ROME — Jesus wants to nourish the souls of those who are spiritually famished from the loneliness and anguish that come from life’s difficulties, Pope Francis said.

“What does he not want? To be relegated to being considered a side dish — he who is bread — to be overlooked and set aside, or called on only when we need him,” the pope told pilgrims gathered in St. Peter’s Square Aug. 8 during his Sunday Angelus address.

The pope reflected on the Sunday Gospel reading from St. John in which Jesus responded to those who doubted that he was the “bread that came down from heaven.”

“I am the bread of life. Your ancestors ate the manna in the desert, but they died; this is the bread that comes down from heaven so that one may eat it and not die,” Jesus said.

Commenting on the passage, Pope Francis said bread is a basic necessity needed for survival, especially by the hungry who “do not ask for refined and expensive food, they ask for bread.”

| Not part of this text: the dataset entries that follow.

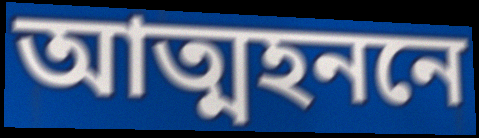
আত্মহননে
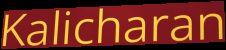
Kalicharan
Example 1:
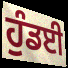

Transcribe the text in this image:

ਹੁੰਡਈ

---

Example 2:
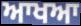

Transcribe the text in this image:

ਆਖਆ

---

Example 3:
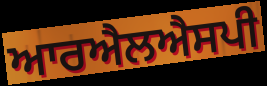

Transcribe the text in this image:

ਆਰਐਲਐਸਪੀ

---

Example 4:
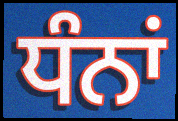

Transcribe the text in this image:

ਧੰਨਾਂ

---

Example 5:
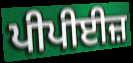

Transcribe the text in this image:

ਪੀਪੀਈਜ਼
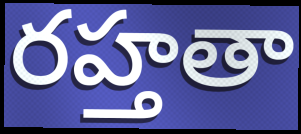
రహ్తతా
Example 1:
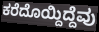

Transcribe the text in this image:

ಕರೆದೊಯ್ದಿದ್ದೆವು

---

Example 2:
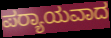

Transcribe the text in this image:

ಪರ‍್ಯಾಯವಾದ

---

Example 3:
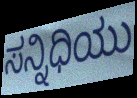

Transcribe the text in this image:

ಸನ್ನಿಧಿಯು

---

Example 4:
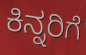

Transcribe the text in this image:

ಕಿನ್ನರಿಗೆ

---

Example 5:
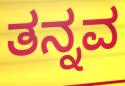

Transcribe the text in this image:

ತನ್ನವ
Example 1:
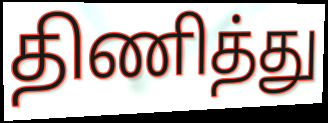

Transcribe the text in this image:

திணித்து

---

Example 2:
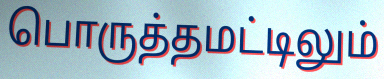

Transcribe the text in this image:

பொருத்தமட்டிலும்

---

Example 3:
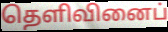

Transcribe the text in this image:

தெளிவினைப்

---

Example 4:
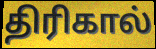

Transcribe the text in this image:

திரிகால்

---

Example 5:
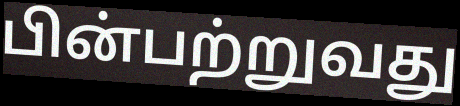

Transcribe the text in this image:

பின்பற்றுவது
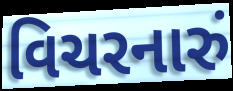
વિચરનારું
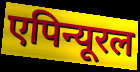
एपिन्यूरल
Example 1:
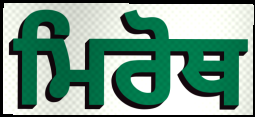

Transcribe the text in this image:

ਮਿਰੋਥ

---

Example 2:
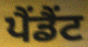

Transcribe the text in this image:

ਪੈਂਡੈਂਟ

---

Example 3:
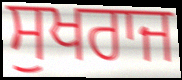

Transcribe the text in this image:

ਸੁਖਰਾਜ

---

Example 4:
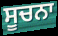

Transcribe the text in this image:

ਸੂਚਨਾ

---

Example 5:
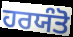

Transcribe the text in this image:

ਹਰਯੰਤੋ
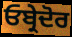
ਓਬ੍ਰੇਦੋਰ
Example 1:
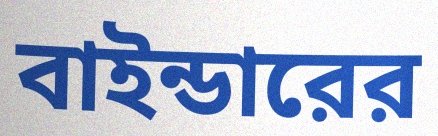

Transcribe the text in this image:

বাইন্ডারের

“Jesus reveals himself as bread, that is, the essential, what is necessary for everyday life; without him nothing works,” the pope said. “He is not one bread among many others, but the bread of life,” he said.

Without Christ, he added, Christians could only “get by” because he is the only one who can nourish their souls and only he “forgives us from that evil that we cannot overcome on our own.”

“He alone makes us feel loved, even if everyone else disappoints us; he alone gives us the strength to love and, he alone gives us the strength to forgive in difficulties; he alone gives that peace to the heart that it is searching for; he alone gives eternal life when life here on earth ends. He is the essential bread of life,” the pope said.

The culmination of Jesus’ mission as bread for all is revealed at the Last Supper, when Jesus knows that God “is asking him not only to give food to people, but to give himself, to break himself, his own life, his own flesh, his own heart so that we might have life,” the pope continued.

The Eucharist, Pope Francis said, should reawaken in Christians the amazement of God’s love for humanity and should be expressed through the adoration of the Blessed Sacrament.

And, he said, before meals, “it would be lovely, before breaking bread, to invite Jesus, the bread of life, to ask him simply to bless what we have done and what we have failed to do. Let us invite him into our home; let us pray in a ‘domestic’ style. Jesus will be at the table with us and we will be fed by a greater love.”